Cynthia Reinhart-King is a pioneer in cellular mechanobiology, using engineering principles to understand the role of mechanics in cancer, atherosclerosis, and wound healing. Her lab has made multiple fundamental discoveries on the role of cellular forces and tissue mechanical properties in disease progression. As examples, her studies have implicated cellular force as a biomarker of cancer metastasis and as a key mediator of vascular integrity in both large arteries and capillaries. These findings are suggesting alternative strategies to treat disease by targeting mechanical-mediators within cells and tissues.
Dr. Reinhart-King is a fellow of the Biomedical Engineering Society (BMES), the American Institute for Medical and Biological Engineering (AIMBE), and the International Academy of Medical and Biological Engineering (IAMBE). She was awarded both the Rita Schaffer Young Investigator Award and the inaugural Mid-Career Award from the Biomedical Engineering Society. She has also won an NSF CAREER Award and the Vanderbilt Chancellor’s Award for Research. Her lab has been funded by grants and awards from the National Institutes of Health, the National Science Foundation, American Heart Association, W.M. Keck Foundation, and American Federation for Aging Research.
Dr. Reinhart-King also has a stellar record of service and teaching. She currently serves as the President of the Biomedical Engineering Society, and she previously served as BMES Secretary, an elected Board Member, and National Meeting Program Chair. She served as a standing member of the NIH CMT study section panel, an elected Board Member of AIMBE, and Chair of the Diversity and Inclusion Committee of AIMBE. She won the Sonny Yau ‘72 Excellence in Teaching Award, a Cook Award for “contributions towards improving the climate for women at Cornell,” the Zellman Warhaft Commitment to Diversity Award from the Cornell College of Engineering, and the Edward J. White Service Award from the Vanderbilt University School of Engineering. She was an inaugural New Voices Fellow of the National Academies of Science, Engineering and Medicine. She has served on multiple editorial boards, including her current service as an editor for Science Advances and Current Opinion in Biomedical Engineering.

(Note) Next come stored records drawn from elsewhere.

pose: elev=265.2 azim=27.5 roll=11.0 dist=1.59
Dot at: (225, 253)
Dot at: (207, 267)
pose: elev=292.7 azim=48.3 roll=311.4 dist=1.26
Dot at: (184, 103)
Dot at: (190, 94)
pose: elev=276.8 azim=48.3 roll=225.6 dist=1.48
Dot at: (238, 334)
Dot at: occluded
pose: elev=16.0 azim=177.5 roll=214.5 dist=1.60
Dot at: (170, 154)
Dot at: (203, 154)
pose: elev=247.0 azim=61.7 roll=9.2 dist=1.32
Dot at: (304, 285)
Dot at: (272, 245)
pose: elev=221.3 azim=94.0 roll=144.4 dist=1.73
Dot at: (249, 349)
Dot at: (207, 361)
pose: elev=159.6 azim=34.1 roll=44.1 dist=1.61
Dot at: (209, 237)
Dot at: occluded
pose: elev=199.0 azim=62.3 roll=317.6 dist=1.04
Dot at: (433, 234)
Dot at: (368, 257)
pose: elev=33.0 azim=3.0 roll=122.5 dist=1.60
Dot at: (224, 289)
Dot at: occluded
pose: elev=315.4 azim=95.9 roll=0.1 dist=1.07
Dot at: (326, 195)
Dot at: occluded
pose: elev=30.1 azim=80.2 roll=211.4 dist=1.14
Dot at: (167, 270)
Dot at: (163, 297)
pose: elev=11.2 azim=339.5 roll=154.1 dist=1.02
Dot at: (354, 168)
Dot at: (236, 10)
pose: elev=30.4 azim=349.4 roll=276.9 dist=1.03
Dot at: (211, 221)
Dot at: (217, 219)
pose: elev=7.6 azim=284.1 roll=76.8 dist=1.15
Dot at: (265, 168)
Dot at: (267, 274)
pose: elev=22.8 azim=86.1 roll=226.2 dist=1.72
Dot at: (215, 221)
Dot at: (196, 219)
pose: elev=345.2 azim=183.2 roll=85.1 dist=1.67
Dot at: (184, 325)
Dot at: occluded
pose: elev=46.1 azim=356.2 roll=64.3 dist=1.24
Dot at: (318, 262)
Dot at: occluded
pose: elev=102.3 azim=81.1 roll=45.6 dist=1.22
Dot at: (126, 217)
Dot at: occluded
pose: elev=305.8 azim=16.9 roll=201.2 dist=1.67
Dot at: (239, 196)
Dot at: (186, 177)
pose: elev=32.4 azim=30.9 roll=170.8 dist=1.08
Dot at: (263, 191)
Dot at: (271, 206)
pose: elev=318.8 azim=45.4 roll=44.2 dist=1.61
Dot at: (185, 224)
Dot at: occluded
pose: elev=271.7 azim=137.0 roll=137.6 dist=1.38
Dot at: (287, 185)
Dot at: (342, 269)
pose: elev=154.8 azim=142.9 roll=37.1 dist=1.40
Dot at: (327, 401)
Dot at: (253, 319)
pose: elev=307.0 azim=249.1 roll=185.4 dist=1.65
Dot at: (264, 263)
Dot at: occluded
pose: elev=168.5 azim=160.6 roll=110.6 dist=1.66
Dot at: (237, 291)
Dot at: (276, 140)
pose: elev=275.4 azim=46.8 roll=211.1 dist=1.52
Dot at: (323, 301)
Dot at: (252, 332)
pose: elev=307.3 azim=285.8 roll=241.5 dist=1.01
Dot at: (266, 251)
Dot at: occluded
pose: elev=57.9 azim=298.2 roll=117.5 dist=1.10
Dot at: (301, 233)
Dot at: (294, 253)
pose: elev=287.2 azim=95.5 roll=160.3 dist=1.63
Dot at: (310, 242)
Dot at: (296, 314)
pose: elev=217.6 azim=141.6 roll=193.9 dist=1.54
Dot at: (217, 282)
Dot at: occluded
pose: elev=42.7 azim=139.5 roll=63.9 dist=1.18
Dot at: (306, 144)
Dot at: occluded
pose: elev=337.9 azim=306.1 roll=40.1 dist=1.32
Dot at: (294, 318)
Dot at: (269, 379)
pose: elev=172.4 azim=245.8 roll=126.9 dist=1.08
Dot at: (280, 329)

Prior to joining the Rice faculty in 2024, Dr. Reinhart-King served on the faculties of the Biomedical Engineering Department at Cornell (2008-2016), earning tenure in 2013, and the Departments of Biomedical Engineering and Cell and Developmental Biology at Vanderbilt University (2017-2024) where she was awarded the rank of University Distinguished Professor, the highest rank for faculty at Vanderbilt. While at Vanderbilt, she served as the Director of Graduate Studies (2017-2022), Senior Associate Dean for Research (2022-2024), Director of the Center on Mechanobiology (2020-2024), a member of the Vanderbilt-Ingram Cancer Center Leadership Team, and an elected Faculty Senator.
Research Statement
The human body is much more than just a set of genes and proteins. We know now that disease can be promoted by factors beyond genetics: mechanical forces that exist within cells and tissues can determine cell health. The field of mechanobiology is the union of the two more traditional fields of cell and molecular biology and mechanics. While the study of the mechanical properties of cells dates back several decades, Dr. Reinhart-King’s major contribution has been linking cell and matrix mechanics to disease and identifying ways to therapeutically intervene. Applying mechanobiology to medicine (mechanomedicine) offers the ability to target disease based on the manipulation of the mechanical properties of molecules, cells and tissues, taking medicine into a new frontier. Work in the Reinhart-King lab has focused primarily (although not exclusively) on two specific disease states: cancer and atherosclerosis, the two leading causes of death in the US.
The Reinhart-King Lab seeks to understand how physical forces control the formation and disruption of tissues. Lab members use tools from biomaterials, mechanics, microfabrication, and cell and molecular biology to understand the biological forces driving tissue health and disease. Their work spans the molecular, cellular and tissue scales, and they develop and integrate tissue-engineered in vitro models, murine models, and analysis of patient samples to understand the role of the extracellular matrix in cell function. Their research includes elements of fundamental basic sciences rooted in biophysics as well as translational aspects focused on disease-specific pathways. They have published this work in numerous high impact journals including Science Translational Medicine, Nature Communications, PNAS, and Science Advances, and the work has been highly cited.
The lab environment focuses on working collaboratively across engineering, basic science, and medicine to tackle big questions within mechanobiology and mechanomedicine. Trainees in the group are taught a broad range of techniques that span length scales and connect bench experiments to patient indicators and outcomes.
Current projects in the lab include defining the role of cellular metabolism in cell adhesion and migration (a timely focus given the surge of metabolic inhibitors in the pharmaceutical pipeline), the connection between diabetes and cancer with a focus on the role of sugars, the mechanical and chemical factors mediating angiogenesis, and the role of the extracellular matrix in atherosclerosis progression.